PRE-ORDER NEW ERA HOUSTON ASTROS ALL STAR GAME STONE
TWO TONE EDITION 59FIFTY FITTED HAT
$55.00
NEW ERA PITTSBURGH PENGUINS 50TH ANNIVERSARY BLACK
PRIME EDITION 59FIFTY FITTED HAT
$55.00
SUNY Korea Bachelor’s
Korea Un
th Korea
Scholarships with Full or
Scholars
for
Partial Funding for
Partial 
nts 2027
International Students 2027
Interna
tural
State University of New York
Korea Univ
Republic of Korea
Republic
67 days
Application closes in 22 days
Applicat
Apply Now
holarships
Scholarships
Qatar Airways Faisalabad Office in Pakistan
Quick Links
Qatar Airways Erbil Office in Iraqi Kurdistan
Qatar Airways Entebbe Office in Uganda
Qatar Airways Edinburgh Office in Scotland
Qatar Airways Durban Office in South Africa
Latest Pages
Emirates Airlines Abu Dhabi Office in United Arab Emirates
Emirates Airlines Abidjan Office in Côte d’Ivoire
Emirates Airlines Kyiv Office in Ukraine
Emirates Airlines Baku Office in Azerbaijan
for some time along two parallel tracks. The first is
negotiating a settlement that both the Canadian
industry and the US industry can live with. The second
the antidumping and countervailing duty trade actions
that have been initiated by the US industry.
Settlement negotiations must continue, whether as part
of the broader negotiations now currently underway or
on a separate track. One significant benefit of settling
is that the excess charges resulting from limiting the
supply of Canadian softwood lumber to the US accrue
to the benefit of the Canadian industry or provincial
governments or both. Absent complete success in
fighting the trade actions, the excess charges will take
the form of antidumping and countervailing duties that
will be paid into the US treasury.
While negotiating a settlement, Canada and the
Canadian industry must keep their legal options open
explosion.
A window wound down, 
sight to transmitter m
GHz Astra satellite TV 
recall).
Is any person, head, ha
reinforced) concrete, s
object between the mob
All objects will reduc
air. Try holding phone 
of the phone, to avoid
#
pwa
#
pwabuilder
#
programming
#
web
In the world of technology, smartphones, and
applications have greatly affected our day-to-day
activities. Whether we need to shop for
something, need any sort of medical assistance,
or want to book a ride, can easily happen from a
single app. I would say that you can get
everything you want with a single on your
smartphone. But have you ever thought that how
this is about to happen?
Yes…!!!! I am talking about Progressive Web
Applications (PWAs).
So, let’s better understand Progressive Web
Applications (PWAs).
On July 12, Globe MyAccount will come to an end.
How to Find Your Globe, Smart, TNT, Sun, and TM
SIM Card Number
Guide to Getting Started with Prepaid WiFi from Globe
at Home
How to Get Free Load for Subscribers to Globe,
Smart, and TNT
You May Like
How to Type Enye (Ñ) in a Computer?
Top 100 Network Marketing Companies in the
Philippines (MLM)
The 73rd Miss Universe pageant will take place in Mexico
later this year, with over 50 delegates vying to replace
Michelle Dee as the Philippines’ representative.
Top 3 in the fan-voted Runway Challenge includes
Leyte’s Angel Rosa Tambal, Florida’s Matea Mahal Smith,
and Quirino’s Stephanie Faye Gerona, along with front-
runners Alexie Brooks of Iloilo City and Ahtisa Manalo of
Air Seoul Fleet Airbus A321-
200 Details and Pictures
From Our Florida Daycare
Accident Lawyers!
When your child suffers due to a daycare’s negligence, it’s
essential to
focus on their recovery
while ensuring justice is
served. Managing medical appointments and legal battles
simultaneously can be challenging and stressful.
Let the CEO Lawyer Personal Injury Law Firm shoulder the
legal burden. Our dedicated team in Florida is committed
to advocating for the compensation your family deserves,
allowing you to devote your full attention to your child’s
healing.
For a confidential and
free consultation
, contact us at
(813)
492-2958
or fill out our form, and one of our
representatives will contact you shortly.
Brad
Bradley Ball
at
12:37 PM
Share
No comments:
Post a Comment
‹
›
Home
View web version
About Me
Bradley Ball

┄┄┄┄┄┄

▶ WHAT YOU ARE ASKED TO DO: Can you rewrite every line of the data above as a JSON list of strings, one string per line, with blank lines left out?

▶ EXPECTED OUTPUT:
[
  "PRE-ORDER NEW ERA HOUSTON ASTROS ALL STAR GAME STONE",
  "TWO TONE EDITION 59FIFTY FITTED HAT",
  "$55.00",
  "NEW ERA PITTSBURGH PENGUINS 50TH ANNIVERSARY BLACK",
  "PRIME EDITION 59FIFTY FITTED HAT",
  "$55.00",
  "SUNY Korea Bachelor’s",
  "Korea Un",
  "th Korea",
  "Scholarships with Full or",
  "Scholars",
  "for",
  "Partial Funding for",
  "Partial ",
  "nts 2027",
  "International Students 2027",
  "Interna",
  "tural",
  "State University of New York",
  "Korea Univ",
  "Republic of Korea",
  "Republic",
  "67 days",
  "Application closes in 22 days",
  "Applicat",
  "Apply Now",
  "holarships",
  "Scholarships",
  "Qatar Airways Faisalabad Office in Pakistan",
  "Quick Links",
  "Qatar Airways Erbil Office in Iraqi Kurdistan",
  "Qatar Airways Entebbe Office in Uganda",
  "Qatar Airways Edinburgh Office in Scotland",
  "Qatar Airways Durban Office in South Africa",
  "Latest Pages",
  "Emirates Airlines Abu Dhabi Office in United Arab Emirates",
  "Emirates Airlines Abidjan Office in Côte d’Ivoire",
  "Emirates Airlines Kyiv Office in Ukraine",
  "Emirates Airlines Baku Office in Azerbaijan",
  "for some time along two parallel tracks. The first is",
  "negotiating a settlement that both the Canadian",
  "industry and the US industry can live with. The second",
  "the antidumping and countervailing duty trade actions",
  "that have been initiated by the US industry.",
  "Settlement negotiations must continue, whether as part",
  "of the broader negotiations now currently underway or",
  "on a separate track. One significant benefit of settling",
  "is that the excess charges resulting from limiting the",
  "supply of Canadian softwood lumber to the US accrue",
  "to the benefit of the Canadian industry or provincial",
  "governments or both. Absent complete success in",
  "fighting the trade actions, the excess charges will take",
  "the form of antidumping and countervailing duties that",
  "will be paid into the US treasury.",
  "While negotiating a settlement, Canada and the",
  "Canadian industry must keep their legal options open",
  "explosion.",
  "A window wound down, ",
  "sight to transmitter m",
  "GHz Astra satellite TV ",
  "recall).",
  "Is any person, head, ha",
  "reinforced) concrete, s",
  "object between the mob",
  "All objects will reduc",
  "air. Try holding phone ",
  "of the phone, to avoid",
  "#",
  "pwa",
  "#",
  "pwabuilder",
  "#",
  "programming",
  "#",
  "web",
  "In the world of technology, smartphones, and",
  "applications have greatly affected our day-to-day",
  "activities. Whether we need to shop for",
  "something, need any sort of medical assistance,",
  "or want to book a ride, can easily happen from a",
  "single app. I would say that you can get",
  "everything you want with a single on your",
  "smartphone. But have you ever thought that how",
  "this is about to happen?",
  "Yes…!!!! I am talking about Progressive Web",
  "Applications (PWAs).",
  "So, let’s better understand Progressive Web",
  "Applications (PWAs).",
  "On July 12, Globe MyAccount will come to an end.",
  "How to Find Your Globe, Smart, TNT, Sun, and TM",
  "SIM Card Number",
  "Guide to Getting Started with Prepaid WiFi from Globe",
  "at Home",
  "How to Get Free Load for Subscribers to Globe,",
  "Smart, and TNT",
  "You May Like",
  "How to Type Enye (Ñ) in a Computer?",
  "Top 100 Network Marketing Companies in the",
  "Philippines (MLM)",
  "The 73rd Miss Universe pageant will take place in Mexico",
  "later this year, with over 50 delegates vying to replace",
  "Michelle Dee as the Philippines’ representative.",
  "Top 3 in the fan-voted Runway Challenge includes",
  "Leyte’s Angel Rosa Tambal, Florida’s Matea Mahal Smith,",
  "and Quirino’s Stephanie Faye Gerona, along with front-",
  "runners Alexie Brooks of Iloilo City and Ahtisa Manalo of",
  "Air Seoul Fleet Airbus A321-",
  "200 Details and Pictures",
  "From Our Florida Daycare",
  "Accident Lawyers!",
  "When your child suffers due to a daycare’s negligence, it’s",
  "essential to",
  "focus on their recovery",
  "while ensuring justice is",
  "served. Managing medical appointments and legal battles",
  "simultaneously can be challenging and stressful.",
  "Let the CEO Lawyer Personal Injury Law Firm shoulder the",
  "legal burden. Our dedicated team in Florida is committed",
  "to advocating for the compensation your family deserves,",
  "allowing you to devote your full attention to your child’s",
  "healing.",
  "For a confidential and",
  "free consultation",
  ", contact us at",
  "(813)",
  "492-2958",
  "or fill out our form, and one of our",
  "representatives will contact you shortly.",
  "Brad",
  "Bradley Ball",
  "at",
  "12:37 PM",
  "Share",
  "No comments:",
  "Post a Comment",
  "‹",
  "›",
  "Home",
  "View web version",
  "About Me",
  "Bradley Ball"
]